Il volto autarchico della Turchia
Proseguono gli arresti e gli scontri in Turchia, nel mese di luglio sono state perquisite oltre cento abitazioni durante un’operazione antiterrorismo ad Ankara e sono circa trenta gli arresti in seguito alle proteste e manifestazioni anti-governative delle ultime settimane ad Istanbul.
La rivolta culturale e sociale della popolazione turca contro il leader Erdorgan dimostra un cambiamento degli assetti di potere interni ed esteri. Infatti la linea politica tradizionalista del Primo Ministro identificata in un neo-ottomanesimo islamista, ha suscitato le proteste di diverse classi sociali, tra cui quelle più occidentalizzate.
Il preventivo accordo di Erdogan con gli Stati Uniti, volto al perseguimento di interessi reciproci mirava al rafforzamento dell’economia turca e del ruolo geopolitico preminente di questo Stato nell’area Mediterranea dell’Europa.
Fin dal 2005, quando la Turchia è stata candidata per l’ingresso nell’area europea, si sono verificati grandi cambiamenti nelle politiche interne al Paese e nei suoi rapporti con l’estero, un percorso accidentato e difficoltoso per le peculiarità storiche di arretratezza e per gli ideali integralisti della classe dominante, poiché rappresenta uno snodo cruciale degli interessi occidentali in medio-oriente. Opposte spinte di evoluzione e attaccamento alla tradizione, di apertura e chiusura politica e sociale, hanno alimentato nel tempo storiche divisioni, tra partiti, di classe e negli orientamenti prevalenti. Ma è sopratutto l’adattamento alle politiche europeiste che ha stentato ad affermarsi, proprio per le grandi difficoltà interne e per il disegno totalitario perpetrato dal Leader e dal suo entourage, il quale rivendica da sempre un ruolo più indipendente dalle scelte di Washington, vicine e legate a quelle di Israele. Erdorgan, accentrando il suo potere è riuscito, comunque, con l’appoggio dell’occidente a far avanzare l’economia della Turchia, entrata a far parte in pochi decenni del G20.
In ambito internazionale si teme che la recente mobilitazione e l’azione di rivolta e resistenza per una maggiore partecipazione popolare, possano modificare l’approccio politico di Ankara all’allargamento europeo nell’area mediorientale.
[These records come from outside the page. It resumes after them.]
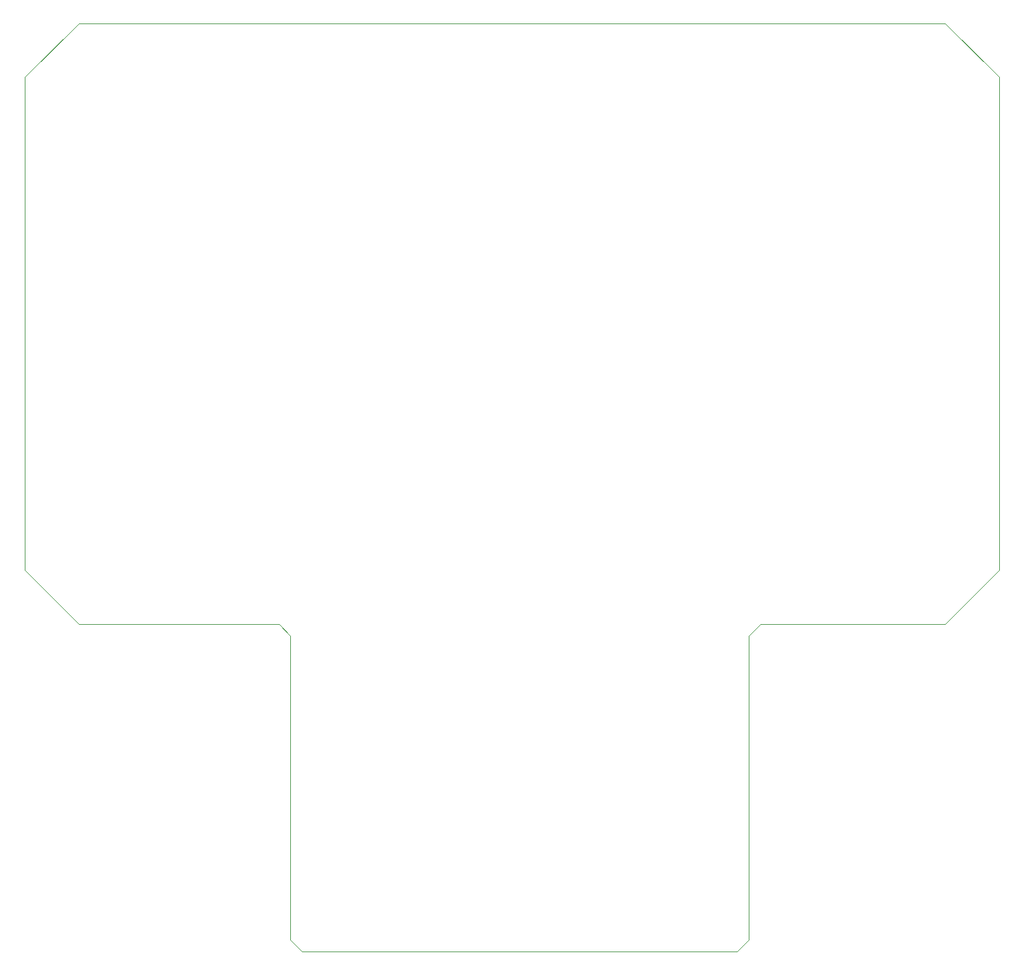
<source format=gbr>
%TF.GenerationSoftware,KiCad,Pcbnew,7.0.9*%
%TF.CreationDate,2023-12-26T13:28:02+01:00*%
%TF.ProjectId,pcb_puissance,7063625f-7075-4697-9373-616e63652e6b,1.1*%
%TF.SameCoordinates,Original*%
%TF.FileFunction,Profile,NP*%
%FSLAX46Y46*%
G04 Gerber Fmt 4.6, Leading zero omitted, Abs format (unit mm)*
G04 Created by KiCad (PCBNEW 7.0.9) date 2023-12-26 13:28:02*
%MOMM*%
%LPD*%
G01*
G04 APERTURE LIST*
%TA.AperFunction,Profile*%
%ADD10C,0.100000*%
%TD*%
G04 APERTURE END LIST*
D10*
X147000000Y-32000000D02*
X147000000Y-96000000D01*
X140000000Y-103000000D01*
X116000000Y-103000000D01*
X114500000Y-104500000D01*
X114500000Y-144000000D01*
X113000000Y-145500000D01*
X56500000Y-145500000D01*
X55000000Y-144000000D01*
X55000000Y-104500000D01*
X53500000Y-103000000D01*
X27500000Y-103000000D01*
X20500000Y-96000000D01*
X20500000Y-32000000D01*
X27500000Y-25000000D01*
X69500000Y-25000000D01*
X98500000Y-25000000D01*
X140000000Y-25000000D01*
X147000000Y-32000000D01*
M02*

</source>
Il punto di rottura con l’occidente è esplicito nelle dichiarazioni di Erdorgan degli ultimi giorni, ovvero un’opposizione all’uso di carte di credito, incitando appunto la gente a chiuderle come protesta contro le “lobby dei tassi d’interesse”, d’altro canto, però, continua la repressione autoritaria della rivolta popolare, segni questi di una volontà accentratrice, un controllo sempre più stretto anche grazie alle forze dell’ordine, proprio nel momento in cui questo potere è minacciato dal cambiamento culturale.
Positiva in questo senso la decisione del Parlamento turco di modificare l’articolo 35 del Codice interno del servizio militare che avallava e giustificava il golpe militare, fondamento implicito di ben quattro negli ultimi cinque decenni. L’esercito turco garante laico dello Stato viene così ridimensionato nel suo potere, ma solo sulla Carta, perché il suo pugno di ferro, mosso con grande violenza per le recenti repressioni, ancora incombe come monito di una nuova autarchia.